Every line from the one with "ALLES AFWIJZEN" to the end of the data needs to be copied exactly, and no line before it.

Stored data entries:
↓

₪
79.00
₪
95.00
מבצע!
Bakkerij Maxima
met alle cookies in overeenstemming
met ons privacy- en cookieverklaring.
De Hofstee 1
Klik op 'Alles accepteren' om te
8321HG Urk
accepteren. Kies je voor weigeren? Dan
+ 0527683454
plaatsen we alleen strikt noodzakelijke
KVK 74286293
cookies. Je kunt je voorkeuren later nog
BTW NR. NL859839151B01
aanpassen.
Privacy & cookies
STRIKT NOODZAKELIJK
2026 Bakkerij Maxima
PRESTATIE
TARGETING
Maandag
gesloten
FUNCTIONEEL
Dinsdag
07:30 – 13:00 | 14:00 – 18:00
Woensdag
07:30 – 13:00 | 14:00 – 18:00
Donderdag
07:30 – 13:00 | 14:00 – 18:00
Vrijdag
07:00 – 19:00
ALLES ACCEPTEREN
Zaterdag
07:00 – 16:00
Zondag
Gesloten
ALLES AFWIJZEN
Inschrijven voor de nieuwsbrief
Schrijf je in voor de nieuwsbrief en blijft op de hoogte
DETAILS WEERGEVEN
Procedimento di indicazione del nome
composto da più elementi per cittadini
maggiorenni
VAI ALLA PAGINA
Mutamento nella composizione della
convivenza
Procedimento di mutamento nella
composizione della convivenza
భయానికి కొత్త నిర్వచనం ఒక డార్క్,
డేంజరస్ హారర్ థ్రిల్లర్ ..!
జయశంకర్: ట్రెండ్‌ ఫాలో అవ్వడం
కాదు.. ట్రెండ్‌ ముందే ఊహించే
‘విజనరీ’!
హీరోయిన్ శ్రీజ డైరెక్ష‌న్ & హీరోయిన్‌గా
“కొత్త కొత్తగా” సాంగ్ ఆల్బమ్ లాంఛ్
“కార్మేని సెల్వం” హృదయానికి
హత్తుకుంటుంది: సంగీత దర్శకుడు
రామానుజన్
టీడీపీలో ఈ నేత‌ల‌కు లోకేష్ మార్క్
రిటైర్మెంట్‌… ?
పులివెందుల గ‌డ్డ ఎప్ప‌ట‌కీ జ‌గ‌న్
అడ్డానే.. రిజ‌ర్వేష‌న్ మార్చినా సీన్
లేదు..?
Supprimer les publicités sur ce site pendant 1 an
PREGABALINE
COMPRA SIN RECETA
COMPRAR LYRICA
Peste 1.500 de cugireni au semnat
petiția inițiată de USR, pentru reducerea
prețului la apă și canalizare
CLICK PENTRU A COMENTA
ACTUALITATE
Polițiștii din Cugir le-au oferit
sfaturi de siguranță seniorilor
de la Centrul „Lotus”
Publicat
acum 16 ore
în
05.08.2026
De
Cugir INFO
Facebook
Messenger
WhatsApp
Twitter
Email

↑

- _Answer section_:
ALLES AFWIJZEN
Inschrijven voor de nieuwsbrief
Schrijf je in voor de nieuwsbrief en blijft op de hoogte
DETAILS WEERGEVEN
Procedimento di indicazione del nome
composto da più elementi per cittadini
maggiorenni
VAI ALLA PAGINA
Mutamento nella composizione della
convivenza
Procedimento di mutamento nella
composizione della convivenza
భయానికి కొత్త నిర్వచనం ఒక డార్క్,
డేంజరస్ హారర్ థ్రిల్లర్ ..!
జయశంకర్: ట్రెండ్‌ ఫాలో అవ్వడం
కాదు.. ట్రెండ్‌ ముందే ఊహించే
‘విజనరీ’!
హీరోయిన్ శ్రీజ డైరెక్ష‌న్ & హీరోయిన్‌గా
“కొత్త కొత్తగా” సాంగ్ ఆల్బమ్ లాంఛ్
“కార్మేని సెల్వం” హృదయానికి
హత్తుకుంటుంది: సంగీత దర్శకుడు
రామానుజన్
టీడీపీలో ఈ నేత‌ల‌కు లోకేష్ మార్క్
రిటైర్మెంట్‌… ?
పులివెందుల గ‌డ్డ ఎప్ప‌ట‌కీ జ‌గ‌న్
అడ్డానే.. రిజ‌ర్వేష‌న్ మార్చినా సీన్
లేదు..?
Supprimer les publicités sur ce site pendant 1 an
PREGABALINE
COMPRA SIN RECETA
COMPRAR LYRICA
Peste 1.500 de cugireni au semnat
petiția inițiată de USR, pentru reducerea
prețului la apă și canalizare
CLICK PENTRU A COMENTA
ACTUALITATE
Polițiștii din Cugir le-au oferit
sfaturi de siguranță seniorilor
de la Centrul „Lotus”
Publicat
acum 16 ore
în
05.08.2026
De
Cugir INFO
Facebook
Messenger
WhatsApp
Twitter
Email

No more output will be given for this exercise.